Papa Ratzinger, autentico gigante della teologia e della cultura ecclesiastica, come sempre aveva precorso i tempi denunciando il pericolo -anche etico- di una corsa sfrenata della società moderna e, perché no, della stessa politica, verso un obiettivo non totalmente condivisibile, quanto meno per gli aspetti sostanziali imposti da chi intende perseguirlo ad ogni costo.
In Italia, fino ai provvedimenti dei governi Conte (oggi causa di un processo al ministro pro tempore) e Meloni, si è fatto finta di ignorare gli effetti devastanti della Babele richiamata dal compianto pontefice tedesco che tuttora continuano a minare la sicurezza e la stabilità di gran parte dei nostri contesti urbani, oltre alla qualità della vita dei relativi abitanti.
Impossibile, peraltro, additare Ratzinger di aver spinto la Chiesa a sottrarsi ai suoi doveri di promotrice dei giusti valori di equilibrio, correttezza ed amore verso il prossimo.

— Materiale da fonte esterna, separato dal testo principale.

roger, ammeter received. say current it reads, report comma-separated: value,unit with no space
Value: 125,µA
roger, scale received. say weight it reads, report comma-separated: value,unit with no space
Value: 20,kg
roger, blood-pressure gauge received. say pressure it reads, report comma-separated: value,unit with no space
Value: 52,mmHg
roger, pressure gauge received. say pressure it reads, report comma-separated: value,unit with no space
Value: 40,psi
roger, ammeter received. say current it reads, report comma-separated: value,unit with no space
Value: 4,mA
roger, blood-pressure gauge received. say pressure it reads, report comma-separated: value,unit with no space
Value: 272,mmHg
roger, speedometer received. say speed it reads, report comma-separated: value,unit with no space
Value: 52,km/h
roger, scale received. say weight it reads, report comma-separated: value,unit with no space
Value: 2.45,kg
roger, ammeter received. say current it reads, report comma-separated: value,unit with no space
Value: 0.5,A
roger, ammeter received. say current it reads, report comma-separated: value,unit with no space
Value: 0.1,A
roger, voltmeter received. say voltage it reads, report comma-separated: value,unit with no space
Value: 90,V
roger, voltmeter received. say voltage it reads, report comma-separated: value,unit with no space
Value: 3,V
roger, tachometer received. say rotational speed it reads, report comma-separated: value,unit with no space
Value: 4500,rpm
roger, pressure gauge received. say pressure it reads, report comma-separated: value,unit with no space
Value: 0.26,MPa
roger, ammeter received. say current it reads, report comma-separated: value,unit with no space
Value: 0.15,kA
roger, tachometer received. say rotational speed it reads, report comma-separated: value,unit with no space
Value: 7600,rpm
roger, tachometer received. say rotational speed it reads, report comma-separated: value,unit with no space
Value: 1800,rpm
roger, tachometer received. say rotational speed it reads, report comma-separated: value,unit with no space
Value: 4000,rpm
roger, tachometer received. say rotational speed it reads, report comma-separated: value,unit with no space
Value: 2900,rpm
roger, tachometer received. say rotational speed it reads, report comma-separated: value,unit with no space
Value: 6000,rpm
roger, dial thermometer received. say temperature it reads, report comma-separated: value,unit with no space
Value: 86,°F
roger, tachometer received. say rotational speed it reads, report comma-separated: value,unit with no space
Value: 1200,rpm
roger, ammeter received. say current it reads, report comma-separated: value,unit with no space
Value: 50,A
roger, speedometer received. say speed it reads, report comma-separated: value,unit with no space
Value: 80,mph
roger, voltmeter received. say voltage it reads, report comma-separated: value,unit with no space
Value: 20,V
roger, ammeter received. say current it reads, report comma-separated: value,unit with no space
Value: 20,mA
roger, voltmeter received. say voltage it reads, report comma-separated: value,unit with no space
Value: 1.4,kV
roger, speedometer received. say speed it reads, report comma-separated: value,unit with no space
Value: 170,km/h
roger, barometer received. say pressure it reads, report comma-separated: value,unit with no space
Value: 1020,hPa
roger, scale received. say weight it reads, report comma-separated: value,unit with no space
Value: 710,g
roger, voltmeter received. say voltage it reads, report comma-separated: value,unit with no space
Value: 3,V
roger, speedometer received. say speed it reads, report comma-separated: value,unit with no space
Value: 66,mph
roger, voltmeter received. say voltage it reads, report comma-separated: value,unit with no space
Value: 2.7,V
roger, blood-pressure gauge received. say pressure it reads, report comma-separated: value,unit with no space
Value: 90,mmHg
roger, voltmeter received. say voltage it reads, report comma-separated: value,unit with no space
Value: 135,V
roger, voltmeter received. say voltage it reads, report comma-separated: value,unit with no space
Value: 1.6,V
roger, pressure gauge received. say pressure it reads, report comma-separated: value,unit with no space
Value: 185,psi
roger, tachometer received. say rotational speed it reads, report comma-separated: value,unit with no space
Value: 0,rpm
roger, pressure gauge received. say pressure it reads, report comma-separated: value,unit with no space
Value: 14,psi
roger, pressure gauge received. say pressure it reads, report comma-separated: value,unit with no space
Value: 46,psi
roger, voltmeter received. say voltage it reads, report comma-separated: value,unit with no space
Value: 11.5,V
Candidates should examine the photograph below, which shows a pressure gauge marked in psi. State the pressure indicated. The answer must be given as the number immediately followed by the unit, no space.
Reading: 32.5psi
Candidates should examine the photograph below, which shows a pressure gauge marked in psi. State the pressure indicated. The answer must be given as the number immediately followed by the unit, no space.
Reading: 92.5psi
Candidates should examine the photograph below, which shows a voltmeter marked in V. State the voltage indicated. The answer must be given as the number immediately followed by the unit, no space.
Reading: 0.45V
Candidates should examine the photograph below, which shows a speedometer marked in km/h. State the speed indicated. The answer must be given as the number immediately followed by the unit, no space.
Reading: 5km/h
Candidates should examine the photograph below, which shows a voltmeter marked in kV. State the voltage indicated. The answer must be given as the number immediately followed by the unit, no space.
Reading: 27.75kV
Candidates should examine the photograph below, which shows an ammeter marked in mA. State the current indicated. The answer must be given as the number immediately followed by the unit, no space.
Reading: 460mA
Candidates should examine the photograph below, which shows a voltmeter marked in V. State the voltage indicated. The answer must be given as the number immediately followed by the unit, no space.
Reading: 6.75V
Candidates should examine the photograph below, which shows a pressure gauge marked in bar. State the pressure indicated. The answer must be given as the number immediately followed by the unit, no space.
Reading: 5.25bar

Basta riallacciarsi a quel passaggio fondamentale della sua enciclica “Deus Caritas Est” per ricordarne il pensiero: “La Chiesa non può e non deve prendere nelle sue mani la battaglia politica per realizzare la società più giusta possibile. Non può e non deve mettersi al posto dello Stato. Ma non può e non deve neanche restare ai margini nella lotta per la giustizia. Deve inserirsi in essa per la via dell’argomentazione razionale e deve risvegliare le forze spirituali, senza le quali la giustizia, che sempre richiede anche rinunce, non può affermarsi e prosperare. La società giusta non può essere opera della Chiesa, ma deve essere realizzata dalla politica. Tuttavia l’adoperarsi per la giustizia lavorando per l’apertura dell’intelligenza e della volontà alle esigenze del bene la interessa profondamente.”
Era il 25 dicembre del 2005 quando fu promulgata quell’enciclica, che trattò ampiamente anche il tema dell’amore. Ma ancora oggi, il suo richiamo inascoltato al distinguo dei ruoli tra Chiesa e Politica resta di assoluta attualità per entrambe le parti.